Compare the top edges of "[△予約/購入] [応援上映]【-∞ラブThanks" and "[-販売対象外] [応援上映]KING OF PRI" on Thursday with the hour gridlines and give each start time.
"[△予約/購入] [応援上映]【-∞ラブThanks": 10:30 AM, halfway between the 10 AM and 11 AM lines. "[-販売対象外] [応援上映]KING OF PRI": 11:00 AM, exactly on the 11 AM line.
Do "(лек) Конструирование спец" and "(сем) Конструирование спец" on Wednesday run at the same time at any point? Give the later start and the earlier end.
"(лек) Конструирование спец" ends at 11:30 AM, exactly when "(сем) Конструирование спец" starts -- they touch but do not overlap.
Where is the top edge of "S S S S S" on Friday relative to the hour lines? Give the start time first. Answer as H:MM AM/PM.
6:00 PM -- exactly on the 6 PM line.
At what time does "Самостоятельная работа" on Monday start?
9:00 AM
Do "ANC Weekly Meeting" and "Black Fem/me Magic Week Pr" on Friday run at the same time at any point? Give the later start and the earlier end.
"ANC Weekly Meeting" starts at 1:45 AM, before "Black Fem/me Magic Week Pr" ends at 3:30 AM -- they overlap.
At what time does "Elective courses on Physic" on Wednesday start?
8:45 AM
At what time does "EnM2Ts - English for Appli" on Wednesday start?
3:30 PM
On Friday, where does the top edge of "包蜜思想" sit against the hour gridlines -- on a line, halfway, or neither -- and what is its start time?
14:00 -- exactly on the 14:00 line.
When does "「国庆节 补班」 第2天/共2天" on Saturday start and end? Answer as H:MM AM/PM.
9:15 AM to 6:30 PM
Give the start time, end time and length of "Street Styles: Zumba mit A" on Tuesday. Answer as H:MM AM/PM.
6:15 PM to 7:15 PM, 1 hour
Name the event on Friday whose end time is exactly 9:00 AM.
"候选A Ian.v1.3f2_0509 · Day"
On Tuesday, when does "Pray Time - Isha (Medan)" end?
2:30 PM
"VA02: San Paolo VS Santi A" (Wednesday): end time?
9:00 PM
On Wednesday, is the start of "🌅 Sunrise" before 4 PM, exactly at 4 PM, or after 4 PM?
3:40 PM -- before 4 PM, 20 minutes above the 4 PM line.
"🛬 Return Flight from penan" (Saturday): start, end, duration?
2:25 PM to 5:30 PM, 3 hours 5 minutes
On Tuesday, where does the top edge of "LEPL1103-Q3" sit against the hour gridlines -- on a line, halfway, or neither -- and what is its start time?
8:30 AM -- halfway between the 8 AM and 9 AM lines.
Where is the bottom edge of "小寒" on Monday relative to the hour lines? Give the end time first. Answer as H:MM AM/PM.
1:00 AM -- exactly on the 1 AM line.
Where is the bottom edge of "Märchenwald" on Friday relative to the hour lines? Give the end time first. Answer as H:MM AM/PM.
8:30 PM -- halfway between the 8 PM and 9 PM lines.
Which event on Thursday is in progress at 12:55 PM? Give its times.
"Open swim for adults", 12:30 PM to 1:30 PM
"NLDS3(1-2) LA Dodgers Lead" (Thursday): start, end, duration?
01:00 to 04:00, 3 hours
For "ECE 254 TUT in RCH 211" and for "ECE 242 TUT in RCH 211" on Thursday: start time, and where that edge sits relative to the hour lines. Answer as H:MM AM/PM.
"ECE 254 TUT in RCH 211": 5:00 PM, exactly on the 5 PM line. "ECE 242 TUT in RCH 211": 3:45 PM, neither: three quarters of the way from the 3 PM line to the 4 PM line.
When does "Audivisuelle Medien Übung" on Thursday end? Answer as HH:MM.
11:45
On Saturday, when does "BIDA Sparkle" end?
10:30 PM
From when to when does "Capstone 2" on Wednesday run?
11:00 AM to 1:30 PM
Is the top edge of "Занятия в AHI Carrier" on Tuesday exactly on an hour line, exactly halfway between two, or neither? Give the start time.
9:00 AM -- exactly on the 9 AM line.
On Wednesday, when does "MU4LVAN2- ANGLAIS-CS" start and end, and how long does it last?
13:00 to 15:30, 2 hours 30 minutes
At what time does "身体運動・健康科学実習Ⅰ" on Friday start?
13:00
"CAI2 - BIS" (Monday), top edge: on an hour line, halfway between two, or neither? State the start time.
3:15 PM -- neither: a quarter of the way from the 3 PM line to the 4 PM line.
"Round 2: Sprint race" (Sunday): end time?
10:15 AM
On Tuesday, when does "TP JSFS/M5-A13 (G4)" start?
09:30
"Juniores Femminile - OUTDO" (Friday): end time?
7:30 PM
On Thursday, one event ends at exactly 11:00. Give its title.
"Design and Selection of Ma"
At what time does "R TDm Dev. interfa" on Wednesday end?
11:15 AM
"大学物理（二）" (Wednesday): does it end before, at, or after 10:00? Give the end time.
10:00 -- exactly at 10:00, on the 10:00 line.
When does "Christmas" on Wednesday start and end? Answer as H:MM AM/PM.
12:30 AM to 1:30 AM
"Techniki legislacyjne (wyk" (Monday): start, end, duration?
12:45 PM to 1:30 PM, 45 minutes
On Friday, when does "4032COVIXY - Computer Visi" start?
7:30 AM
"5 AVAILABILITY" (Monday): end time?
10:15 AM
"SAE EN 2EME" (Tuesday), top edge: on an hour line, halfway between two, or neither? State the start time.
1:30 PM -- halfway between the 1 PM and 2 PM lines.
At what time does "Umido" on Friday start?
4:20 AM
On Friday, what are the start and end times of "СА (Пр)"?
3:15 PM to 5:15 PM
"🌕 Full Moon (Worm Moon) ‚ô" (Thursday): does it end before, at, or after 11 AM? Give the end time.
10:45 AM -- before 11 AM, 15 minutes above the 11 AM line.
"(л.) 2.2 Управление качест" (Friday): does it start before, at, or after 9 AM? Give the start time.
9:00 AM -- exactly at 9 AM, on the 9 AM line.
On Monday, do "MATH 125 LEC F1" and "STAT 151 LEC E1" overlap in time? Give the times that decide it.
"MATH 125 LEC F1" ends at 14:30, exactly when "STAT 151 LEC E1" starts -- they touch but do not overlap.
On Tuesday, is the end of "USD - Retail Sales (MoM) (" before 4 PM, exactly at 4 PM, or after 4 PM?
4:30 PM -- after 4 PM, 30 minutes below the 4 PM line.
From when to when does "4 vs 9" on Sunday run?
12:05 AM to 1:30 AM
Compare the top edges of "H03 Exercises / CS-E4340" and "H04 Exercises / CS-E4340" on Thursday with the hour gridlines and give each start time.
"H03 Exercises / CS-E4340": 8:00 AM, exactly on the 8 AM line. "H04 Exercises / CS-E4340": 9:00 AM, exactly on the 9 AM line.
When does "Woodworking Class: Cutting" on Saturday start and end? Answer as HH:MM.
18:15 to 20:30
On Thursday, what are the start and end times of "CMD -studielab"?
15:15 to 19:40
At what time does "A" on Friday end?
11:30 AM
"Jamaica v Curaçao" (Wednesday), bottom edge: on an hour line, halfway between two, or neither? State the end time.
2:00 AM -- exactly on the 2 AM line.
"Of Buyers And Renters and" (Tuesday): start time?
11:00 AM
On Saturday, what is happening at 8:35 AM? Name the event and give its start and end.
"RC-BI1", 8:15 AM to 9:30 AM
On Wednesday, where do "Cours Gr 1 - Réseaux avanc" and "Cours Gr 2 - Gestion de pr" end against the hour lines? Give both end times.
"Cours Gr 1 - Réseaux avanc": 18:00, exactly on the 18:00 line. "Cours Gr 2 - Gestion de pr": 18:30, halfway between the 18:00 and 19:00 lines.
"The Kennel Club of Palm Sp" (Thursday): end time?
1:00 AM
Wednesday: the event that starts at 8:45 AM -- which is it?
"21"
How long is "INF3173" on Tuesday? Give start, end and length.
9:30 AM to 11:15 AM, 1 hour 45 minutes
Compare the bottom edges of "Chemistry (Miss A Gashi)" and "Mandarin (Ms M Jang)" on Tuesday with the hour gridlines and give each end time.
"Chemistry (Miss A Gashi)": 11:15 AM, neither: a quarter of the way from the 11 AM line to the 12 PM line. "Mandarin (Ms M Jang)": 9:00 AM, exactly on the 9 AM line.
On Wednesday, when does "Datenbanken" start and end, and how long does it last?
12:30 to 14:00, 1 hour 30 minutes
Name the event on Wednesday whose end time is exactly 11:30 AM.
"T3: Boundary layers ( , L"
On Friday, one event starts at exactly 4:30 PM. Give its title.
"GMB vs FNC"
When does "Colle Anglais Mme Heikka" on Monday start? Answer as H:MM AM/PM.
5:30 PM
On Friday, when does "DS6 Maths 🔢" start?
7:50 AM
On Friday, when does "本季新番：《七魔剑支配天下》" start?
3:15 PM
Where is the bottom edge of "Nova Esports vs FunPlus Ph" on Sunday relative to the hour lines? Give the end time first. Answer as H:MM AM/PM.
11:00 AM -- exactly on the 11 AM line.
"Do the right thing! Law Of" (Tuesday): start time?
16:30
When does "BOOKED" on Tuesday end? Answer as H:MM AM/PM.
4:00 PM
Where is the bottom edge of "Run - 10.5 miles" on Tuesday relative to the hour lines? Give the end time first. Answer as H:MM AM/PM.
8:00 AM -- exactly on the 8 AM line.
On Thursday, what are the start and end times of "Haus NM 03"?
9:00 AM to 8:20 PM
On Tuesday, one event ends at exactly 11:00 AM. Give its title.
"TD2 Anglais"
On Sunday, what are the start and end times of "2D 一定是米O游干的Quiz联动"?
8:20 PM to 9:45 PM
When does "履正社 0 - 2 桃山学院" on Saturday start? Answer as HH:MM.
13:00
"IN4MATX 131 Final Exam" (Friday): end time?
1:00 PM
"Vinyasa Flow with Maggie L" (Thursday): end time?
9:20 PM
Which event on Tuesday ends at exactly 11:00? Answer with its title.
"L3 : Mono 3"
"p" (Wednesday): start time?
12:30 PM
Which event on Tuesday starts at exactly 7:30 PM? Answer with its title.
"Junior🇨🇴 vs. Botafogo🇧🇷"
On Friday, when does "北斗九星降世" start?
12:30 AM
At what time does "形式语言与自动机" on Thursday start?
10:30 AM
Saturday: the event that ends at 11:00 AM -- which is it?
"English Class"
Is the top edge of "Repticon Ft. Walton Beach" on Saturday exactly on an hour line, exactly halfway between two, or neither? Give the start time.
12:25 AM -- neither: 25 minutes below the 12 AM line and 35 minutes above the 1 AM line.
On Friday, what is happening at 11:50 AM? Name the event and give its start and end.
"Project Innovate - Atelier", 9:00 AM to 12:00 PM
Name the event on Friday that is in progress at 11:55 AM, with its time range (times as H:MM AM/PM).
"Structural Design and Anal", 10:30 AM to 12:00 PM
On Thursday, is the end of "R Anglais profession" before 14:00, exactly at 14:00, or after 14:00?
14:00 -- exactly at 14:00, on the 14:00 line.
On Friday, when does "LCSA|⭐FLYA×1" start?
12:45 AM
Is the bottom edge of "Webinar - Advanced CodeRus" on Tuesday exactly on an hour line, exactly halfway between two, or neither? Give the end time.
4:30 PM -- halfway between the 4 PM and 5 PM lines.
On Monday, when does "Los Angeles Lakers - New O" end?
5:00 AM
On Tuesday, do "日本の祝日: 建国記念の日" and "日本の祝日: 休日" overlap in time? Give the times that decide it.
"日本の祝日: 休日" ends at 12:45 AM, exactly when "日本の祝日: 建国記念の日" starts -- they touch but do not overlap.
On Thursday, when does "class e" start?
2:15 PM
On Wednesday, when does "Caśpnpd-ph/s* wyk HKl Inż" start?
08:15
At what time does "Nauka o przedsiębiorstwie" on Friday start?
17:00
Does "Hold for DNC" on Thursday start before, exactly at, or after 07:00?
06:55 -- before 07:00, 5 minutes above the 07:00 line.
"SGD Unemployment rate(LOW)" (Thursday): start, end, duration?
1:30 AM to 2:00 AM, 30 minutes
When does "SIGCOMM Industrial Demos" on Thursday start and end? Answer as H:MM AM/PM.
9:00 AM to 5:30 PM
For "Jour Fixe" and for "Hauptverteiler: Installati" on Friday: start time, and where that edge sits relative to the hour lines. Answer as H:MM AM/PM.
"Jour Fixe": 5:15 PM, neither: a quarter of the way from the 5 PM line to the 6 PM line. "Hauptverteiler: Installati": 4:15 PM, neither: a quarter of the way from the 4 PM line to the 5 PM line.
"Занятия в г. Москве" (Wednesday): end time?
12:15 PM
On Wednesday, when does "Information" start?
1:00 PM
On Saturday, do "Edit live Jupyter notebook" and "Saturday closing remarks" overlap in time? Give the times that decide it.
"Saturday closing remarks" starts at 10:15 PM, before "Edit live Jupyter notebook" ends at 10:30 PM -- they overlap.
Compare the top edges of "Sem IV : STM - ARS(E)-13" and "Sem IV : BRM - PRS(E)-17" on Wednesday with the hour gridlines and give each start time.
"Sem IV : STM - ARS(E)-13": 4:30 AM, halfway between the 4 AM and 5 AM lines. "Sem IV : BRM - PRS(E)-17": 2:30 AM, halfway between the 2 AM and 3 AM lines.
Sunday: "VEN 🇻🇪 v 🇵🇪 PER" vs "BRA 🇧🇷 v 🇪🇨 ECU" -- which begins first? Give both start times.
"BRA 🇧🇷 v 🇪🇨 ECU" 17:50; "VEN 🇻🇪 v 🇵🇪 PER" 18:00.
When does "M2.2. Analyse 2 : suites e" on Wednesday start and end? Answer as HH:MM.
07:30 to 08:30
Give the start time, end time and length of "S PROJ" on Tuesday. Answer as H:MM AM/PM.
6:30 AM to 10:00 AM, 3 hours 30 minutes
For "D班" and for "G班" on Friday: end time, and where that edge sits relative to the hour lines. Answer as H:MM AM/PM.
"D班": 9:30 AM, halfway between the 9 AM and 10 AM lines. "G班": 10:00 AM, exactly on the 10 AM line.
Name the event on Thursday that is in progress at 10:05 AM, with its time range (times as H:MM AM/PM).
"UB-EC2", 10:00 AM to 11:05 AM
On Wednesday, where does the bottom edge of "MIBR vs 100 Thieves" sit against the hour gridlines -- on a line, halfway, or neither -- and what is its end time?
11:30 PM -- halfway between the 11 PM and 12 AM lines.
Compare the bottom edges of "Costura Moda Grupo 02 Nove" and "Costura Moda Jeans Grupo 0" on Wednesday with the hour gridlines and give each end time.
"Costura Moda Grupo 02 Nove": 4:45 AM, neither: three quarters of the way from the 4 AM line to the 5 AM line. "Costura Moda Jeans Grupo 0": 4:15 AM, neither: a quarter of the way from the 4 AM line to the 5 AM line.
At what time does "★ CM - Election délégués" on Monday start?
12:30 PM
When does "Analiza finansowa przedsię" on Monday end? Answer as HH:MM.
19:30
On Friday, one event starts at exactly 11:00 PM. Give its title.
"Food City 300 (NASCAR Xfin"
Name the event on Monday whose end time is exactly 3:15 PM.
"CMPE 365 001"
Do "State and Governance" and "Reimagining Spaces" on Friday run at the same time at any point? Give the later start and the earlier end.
★ ★ ★ ★
## Instructions to follow
Duplicate the lines above running from the line with "On Friday, what is" up to and including the line with "10:30 AM to 12:00 PM".

## Exercise output
On Friday, what is happening at 11:50 AM? Name the event and give its start and end.
"Project Innovate - Atelier", 9:00 AM to 12:00 PM
Name the event on Friday that is in progress at 11:55 AM, with its time range (times as H:MM AM/PM).
"Structural Design and Anal", 10:30 AM to 12:00 PM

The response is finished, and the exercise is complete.